* _SELECTED PASSAGE_:

Kenya’s flowers export, estimated to be Sh 26 billion (US $366,300,000), has been the cornerstone of the Horticulture industry. If the unrest persists, there is a risk that companies such as Oserian, the largest flower company in the country, will be unable to ship 6 millions of its Sweetheart flowers for Valentine’s Day. In neighboring Uganda, flower exporters are concerned about the increased cost of production of about 20 to 30 percent.

Kenya’s tourism industry, one of its top foreign currency earners, has been the most affected by the current crisis. The country is ranked as one of the top tourism destinations on the continent. With the industry valued at $750 million, it receives significant investment from investors interested in the sector. It is clear that the country’s political instability has slowed the dynamic growth Kenya has experienced over the past decade. It is estimated that Kenya is to lose 95 percent of its 320,000 tourists from January to March.2 Tanzania and other African countries that depend heavily on tourism may view the current developments as an opportunity to absorb those tourists.

What’s the Relevance
The rapid political downturn in Kenya has exposed the need of an alternative transportation infrastructure in the region. According to Strategic Forecasting Inc., a leading market strategy and intelligence firm, the current situation in Kenya has reinforced the need for regional infrastructure investment, such as the creation of alternative supply routes to be used if similar disruptions occur in the future.3 An example of a new regional initiative is the East African Community’s agreement with Uganda, Rwanda, Kenya, Tanzania and Burundi to modernize its rail networks. Alternatives such as the construction of inland port and fuel reserves are now being called for by the Uganda trader’s umbrella body KACITA, based on the belief that such infrastructure would have insulated them from Kenya’s troubles.4 Tanzania is perceived to gain the most from these events as landlocked countries begin to increase their use of the port of Dar es Salaam for their exports.

* _DATA SEGMENT_:

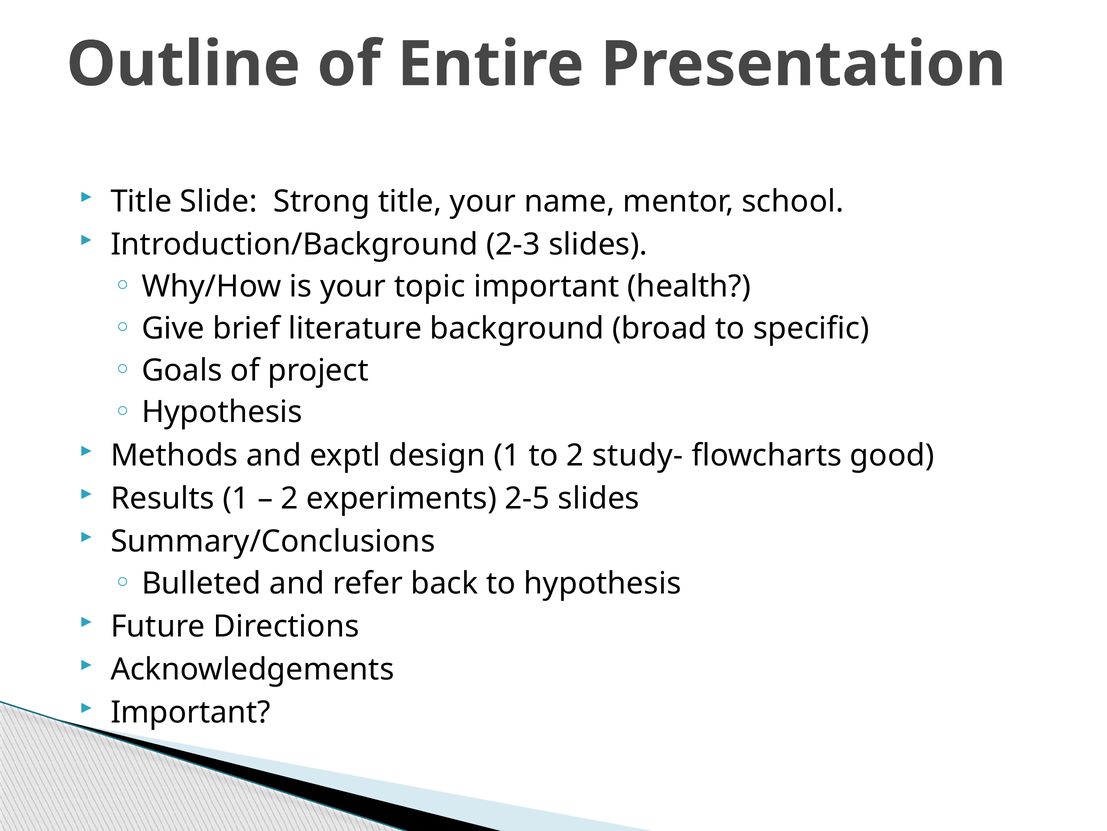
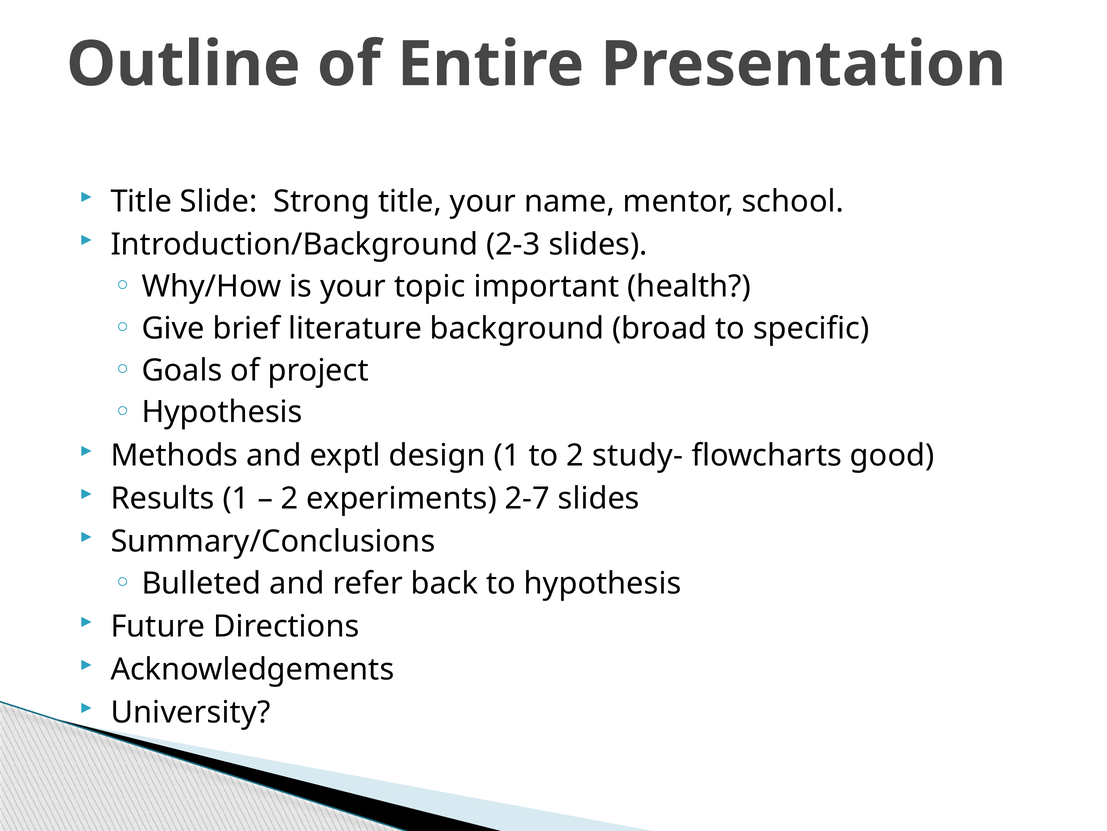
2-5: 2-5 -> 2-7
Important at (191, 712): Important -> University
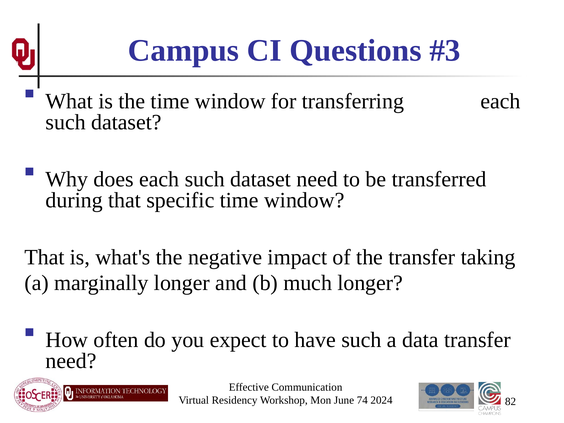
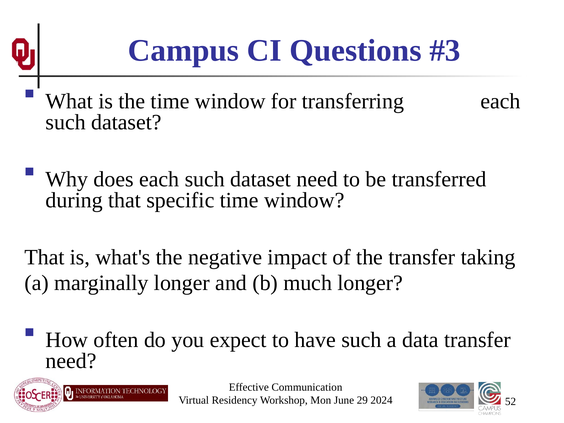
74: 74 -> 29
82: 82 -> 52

* _AIM A_:
From the passage on Kenya's economic crisis, print the section that opens with the words "Kenya’s tourism industry, one" and closes with "absorb those tourists.".
* _AIM B_:
Translate this sentence from the passage on Kenya's economic crisis into Spanish: "The country is ranked as one of the top tourism destinations on the continent."

* _CORRECT RESULT A_:
Kenya’s tourism industry, one of its top foreign currency earners, has been the most affected by the current crisis. The country is ranked as one of the top tourism destinations on the continent. With the industry valued at $750 million, it receives significant investment from investors interested in the sector. It is clear that the country’s political instability has slowed the dynamic growth Kenya has experienced over the past decade. It is estimated that Kenya is to lose 95 percent of its 320,000 tourists from January to March.2 Tanzania and other African countries that depend heavily on tourism may view the current developments as an opportunity to absorb those tourists.

* _CORRECT RESULT B_:
El país está clasificado como uno de los principales destinos turísticos del continente.